What lies within the house isn’t just a bad guy with a hatchet, but an entire circle of hell or something. I wouldn’t dream of spoiling anything for you, other than to say that if you’re expecting a very straight-forward slasher story, you’re in for quite a few twists and shocks. The what and why of the events that occur aren’t fully explained, and like many of the signature scenes, are left a bit obscured as to make your brain work overtime to fill in the gaps.
More than anything else, TCM uses audio as its greatest tool of horror. Their use of slaughterhouse and farm animal sounds will disturb you, as will the moments of quiet, the constant grating of the chainsaw, the shrill screams that go on for minutes upon end. You’re even betrayed by the soundtrack, which more often than not is completely without a musical score, giving us no subconscious indication of how we’re supposed to be feeling and what might happen. When it all crashes to a dead silence at the end, you’re not sure whether to welcome it or fear it.
It’s been called one of the greatest classics of horror cinema, and after watching it for the first time in 2009, I’d have to agree (and I’ll probably stay away from the sequels/prequels, which by all accounts just sullied the brand name). It’s a quick, brutal and deeply disturbing flick, still, curiosity makes you peek through your fingers. Boo!
- Both Psycho and TCM were loosely based on the real-life story of Ed Gein.
- When it was first released, the film was so horrifying that people actually walked out on sneak previews for it.
- Something to note is that TCM is actually not as gory as people make it out to be. A lot of the violence is implied, not shown, and they cut away from showing most of the bloody parts. This doesn’t stop a lot of folks from getting the impression that this is one of the bloodiest flicks of all time, which goes to show the power of your imagination filling in the gaps.

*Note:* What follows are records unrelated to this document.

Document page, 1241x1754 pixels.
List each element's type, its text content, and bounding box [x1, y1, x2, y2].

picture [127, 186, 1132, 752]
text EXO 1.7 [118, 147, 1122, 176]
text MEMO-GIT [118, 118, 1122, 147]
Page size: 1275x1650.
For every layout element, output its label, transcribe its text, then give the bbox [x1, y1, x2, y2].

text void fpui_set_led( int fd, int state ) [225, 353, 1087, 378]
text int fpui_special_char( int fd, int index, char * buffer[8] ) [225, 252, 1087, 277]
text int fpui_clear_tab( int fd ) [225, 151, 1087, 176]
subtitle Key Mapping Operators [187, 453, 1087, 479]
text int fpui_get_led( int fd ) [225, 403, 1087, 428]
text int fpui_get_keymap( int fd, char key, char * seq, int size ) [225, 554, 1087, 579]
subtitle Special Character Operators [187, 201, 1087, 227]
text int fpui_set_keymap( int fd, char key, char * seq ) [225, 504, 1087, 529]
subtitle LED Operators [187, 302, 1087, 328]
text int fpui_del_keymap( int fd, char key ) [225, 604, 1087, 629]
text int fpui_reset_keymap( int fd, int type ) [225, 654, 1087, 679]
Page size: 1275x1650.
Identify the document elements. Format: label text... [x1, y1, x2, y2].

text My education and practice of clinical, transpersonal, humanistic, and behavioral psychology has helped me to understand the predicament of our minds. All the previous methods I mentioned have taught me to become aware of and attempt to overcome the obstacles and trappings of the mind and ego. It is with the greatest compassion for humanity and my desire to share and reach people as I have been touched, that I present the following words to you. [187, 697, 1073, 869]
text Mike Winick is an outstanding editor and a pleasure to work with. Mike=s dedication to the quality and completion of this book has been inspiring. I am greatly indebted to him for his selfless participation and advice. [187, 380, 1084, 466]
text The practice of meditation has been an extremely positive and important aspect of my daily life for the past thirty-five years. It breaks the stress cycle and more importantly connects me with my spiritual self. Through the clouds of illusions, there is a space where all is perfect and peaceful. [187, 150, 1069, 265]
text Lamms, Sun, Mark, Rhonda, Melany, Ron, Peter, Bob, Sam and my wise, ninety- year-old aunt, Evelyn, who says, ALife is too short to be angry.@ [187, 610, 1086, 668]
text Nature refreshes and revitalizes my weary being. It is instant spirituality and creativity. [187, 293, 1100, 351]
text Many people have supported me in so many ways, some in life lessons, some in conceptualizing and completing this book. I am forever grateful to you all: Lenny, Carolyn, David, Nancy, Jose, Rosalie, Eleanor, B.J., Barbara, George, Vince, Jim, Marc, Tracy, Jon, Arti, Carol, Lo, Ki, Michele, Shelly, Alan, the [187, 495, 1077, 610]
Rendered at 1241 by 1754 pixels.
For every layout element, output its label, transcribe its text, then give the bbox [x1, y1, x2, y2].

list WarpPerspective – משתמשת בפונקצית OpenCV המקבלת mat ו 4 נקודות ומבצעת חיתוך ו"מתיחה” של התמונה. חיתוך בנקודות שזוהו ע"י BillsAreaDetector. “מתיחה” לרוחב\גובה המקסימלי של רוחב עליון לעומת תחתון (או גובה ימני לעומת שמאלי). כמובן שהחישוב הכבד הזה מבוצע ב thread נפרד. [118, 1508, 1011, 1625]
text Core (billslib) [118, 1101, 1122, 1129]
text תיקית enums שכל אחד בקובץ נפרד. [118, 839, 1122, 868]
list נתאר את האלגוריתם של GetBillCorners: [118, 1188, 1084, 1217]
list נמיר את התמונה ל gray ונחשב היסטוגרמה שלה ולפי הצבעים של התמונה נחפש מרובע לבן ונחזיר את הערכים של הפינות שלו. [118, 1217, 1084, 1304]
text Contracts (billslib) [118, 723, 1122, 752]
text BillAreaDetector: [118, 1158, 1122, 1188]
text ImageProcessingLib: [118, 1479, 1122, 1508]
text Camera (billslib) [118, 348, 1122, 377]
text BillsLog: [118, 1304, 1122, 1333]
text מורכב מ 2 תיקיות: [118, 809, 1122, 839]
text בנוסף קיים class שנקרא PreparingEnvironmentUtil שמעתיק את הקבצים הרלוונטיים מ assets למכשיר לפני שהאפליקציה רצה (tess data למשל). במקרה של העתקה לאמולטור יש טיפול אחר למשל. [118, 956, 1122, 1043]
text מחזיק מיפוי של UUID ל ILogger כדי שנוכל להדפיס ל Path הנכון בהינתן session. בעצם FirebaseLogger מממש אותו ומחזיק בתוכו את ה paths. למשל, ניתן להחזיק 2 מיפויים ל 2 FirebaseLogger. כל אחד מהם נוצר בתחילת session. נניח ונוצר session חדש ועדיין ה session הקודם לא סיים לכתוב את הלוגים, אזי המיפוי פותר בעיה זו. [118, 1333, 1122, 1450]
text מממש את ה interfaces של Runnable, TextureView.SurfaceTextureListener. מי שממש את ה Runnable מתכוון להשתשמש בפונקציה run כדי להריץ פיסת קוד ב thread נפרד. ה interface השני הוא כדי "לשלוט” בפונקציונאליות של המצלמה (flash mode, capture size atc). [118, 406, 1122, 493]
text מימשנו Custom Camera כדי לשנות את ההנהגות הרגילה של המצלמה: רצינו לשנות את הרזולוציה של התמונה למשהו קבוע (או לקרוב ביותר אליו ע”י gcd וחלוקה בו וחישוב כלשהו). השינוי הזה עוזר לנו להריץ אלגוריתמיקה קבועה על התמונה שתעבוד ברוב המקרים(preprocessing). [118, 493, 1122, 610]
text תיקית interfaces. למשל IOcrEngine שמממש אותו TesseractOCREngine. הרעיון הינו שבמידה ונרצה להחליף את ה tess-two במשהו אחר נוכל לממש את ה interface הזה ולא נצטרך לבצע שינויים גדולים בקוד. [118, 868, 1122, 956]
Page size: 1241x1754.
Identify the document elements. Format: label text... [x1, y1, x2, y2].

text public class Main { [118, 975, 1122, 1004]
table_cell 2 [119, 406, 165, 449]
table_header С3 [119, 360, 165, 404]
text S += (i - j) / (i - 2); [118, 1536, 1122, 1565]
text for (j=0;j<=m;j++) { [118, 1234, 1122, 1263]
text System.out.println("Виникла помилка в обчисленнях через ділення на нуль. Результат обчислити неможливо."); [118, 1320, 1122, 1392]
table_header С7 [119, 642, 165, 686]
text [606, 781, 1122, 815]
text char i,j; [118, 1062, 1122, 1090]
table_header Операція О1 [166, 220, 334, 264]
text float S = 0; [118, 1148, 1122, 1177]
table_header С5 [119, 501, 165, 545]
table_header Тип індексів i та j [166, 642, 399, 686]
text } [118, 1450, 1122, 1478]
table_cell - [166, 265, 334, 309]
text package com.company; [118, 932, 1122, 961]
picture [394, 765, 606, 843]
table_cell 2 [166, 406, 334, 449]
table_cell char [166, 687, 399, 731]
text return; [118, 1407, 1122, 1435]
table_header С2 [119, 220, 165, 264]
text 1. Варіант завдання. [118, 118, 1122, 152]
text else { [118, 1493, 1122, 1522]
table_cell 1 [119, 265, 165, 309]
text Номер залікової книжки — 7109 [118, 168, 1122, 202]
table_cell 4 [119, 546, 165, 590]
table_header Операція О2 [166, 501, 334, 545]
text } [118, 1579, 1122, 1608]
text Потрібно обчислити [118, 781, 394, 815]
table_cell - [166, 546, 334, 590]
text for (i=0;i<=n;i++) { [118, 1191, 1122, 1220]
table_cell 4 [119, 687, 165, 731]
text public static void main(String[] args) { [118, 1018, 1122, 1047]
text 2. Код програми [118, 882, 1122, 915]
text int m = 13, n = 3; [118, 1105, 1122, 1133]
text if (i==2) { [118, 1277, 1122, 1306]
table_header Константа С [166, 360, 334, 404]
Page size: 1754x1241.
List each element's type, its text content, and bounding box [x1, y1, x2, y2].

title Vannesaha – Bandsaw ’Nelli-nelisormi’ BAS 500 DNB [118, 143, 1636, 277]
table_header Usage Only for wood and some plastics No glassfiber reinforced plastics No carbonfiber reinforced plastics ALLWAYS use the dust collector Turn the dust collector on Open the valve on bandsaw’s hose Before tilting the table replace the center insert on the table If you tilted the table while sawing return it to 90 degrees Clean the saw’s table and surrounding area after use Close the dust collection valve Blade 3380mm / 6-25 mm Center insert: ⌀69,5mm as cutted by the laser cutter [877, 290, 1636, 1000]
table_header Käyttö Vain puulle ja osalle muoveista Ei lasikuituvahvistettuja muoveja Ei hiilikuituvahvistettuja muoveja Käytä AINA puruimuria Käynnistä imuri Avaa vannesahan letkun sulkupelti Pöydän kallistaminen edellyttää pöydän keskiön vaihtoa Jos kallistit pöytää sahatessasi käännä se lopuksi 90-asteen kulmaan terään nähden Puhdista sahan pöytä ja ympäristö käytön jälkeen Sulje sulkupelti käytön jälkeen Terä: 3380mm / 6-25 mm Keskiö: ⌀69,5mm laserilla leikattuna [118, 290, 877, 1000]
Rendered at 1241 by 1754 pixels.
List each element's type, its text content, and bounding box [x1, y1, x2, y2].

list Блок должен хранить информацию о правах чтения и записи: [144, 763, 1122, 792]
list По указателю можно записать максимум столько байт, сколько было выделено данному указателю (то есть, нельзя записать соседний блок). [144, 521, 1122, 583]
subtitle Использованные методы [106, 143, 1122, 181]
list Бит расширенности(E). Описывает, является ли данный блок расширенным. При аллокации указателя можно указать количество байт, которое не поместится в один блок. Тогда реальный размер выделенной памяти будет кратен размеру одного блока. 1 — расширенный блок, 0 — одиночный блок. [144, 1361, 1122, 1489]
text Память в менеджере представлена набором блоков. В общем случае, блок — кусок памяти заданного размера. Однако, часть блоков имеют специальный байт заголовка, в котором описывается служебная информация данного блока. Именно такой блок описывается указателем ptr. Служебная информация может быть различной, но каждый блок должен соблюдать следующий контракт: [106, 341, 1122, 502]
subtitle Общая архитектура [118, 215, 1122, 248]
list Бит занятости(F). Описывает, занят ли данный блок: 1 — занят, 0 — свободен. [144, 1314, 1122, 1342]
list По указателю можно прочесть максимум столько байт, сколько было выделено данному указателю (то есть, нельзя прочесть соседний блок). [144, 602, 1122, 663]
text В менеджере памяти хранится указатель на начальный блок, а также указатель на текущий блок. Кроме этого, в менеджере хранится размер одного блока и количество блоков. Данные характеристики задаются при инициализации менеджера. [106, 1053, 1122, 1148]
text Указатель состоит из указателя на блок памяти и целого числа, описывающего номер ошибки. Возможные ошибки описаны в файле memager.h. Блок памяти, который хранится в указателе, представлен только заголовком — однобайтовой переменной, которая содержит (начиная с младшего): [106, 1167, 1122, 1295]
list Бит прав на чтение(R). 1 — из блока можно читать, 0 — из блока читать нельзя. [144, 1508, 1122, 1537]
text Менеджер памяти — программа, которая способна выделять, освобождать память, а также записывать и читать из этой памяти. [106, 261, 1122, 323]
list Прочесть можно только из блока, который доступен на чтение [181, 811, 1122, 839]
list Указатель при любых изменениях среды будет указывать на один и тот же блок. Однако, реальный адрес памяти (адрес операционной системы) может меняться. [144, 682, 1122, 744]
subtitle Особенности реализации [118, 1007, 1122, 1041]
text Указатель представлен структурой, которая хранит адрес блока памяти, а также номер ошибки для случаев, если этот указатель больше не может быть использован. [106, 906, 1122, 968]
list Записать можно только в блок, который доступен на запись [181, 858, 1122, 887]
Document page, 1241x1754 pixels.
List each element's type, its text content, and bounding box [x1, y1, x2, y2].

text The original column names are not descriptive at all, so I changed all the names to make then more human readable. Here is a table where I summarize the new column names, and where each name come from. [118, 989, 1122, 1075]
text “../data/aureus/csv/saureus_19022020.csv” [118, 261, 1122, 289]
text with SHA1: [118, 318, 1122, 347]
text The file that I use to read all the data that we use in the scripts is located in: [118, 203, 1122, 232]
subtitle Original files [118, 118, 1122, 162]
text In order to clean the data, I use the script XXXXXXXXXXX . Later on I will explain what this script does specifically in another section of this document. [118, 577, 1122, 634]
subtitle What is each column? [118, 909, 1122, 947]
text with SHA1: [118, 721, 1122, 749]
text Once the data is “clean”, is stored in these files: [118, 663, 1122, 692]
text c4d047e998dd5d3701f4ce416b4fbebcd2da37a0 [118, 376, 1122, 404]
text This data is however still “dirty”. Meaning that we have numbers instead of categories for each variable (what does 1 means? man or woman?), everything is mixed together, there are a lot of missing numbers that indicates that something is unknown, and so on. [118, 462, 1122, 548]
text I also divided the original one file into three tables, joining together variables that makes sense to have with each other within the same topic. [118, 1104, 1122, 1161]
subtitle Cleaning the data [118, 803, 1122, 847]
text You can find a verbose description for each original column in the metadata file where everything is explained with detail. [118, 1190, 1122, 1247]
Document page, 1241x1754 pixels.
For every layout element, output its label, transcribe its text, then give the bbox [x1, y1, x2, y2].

- TCM had one of the most notoriously difficult shoots in movie history, putting the cast and crew through hellish conditions. Edwin Neal who played the hitch-hiker claimed “Filming that scene was the worst time of my life… and I had been in Vietnam, with people trying to kill me, so I guess that shows how bad it was.” This was a common sentiment among the cast. People also got very irked at the guy who played Franklin, because he was a method actor who didn’t break character.
- The film was shot in chronological order.
- Contrary to popular belief, this film is not a true story. It was filmed from 15 July 1973 – 14 August 1973, while the opening narrative claims that the real events took place on 18 August 1973, so it would be impossible for the film to be based on actual events which had not happened at the time of filming.
- Whoa… trippy 70’s fashions guys… trippy
- Slaughterhouses don’t smell as fresh as you might think
- Does this van have any actual seats? Isn’t that dangerous?
- And that’s why, kids, you never pick up hitchhikers
- “American Astrology”? That looks like an awesome mag.
- They need to fire their interior decorator
- The freezer scene… brr!
- He wouldn’t have such a hard time finding you in the dark if you’d just STOP SCREAMING
- Extreme angles and eyeballs
- During the dinner scene towards the end of the film, when Leatherface cuts the girl’s finger, he actually does cut her finger because they couldn’t get the fake blood to come out of the tube behind the blade
- Franklin: If I have any more fun today I don’t think I can take it!Franklin: I think we just picked up Dracula.
Old Man: I just can’t take no pleasure in killing. There’s just some things you gotta do. Don’t mean you have to like it.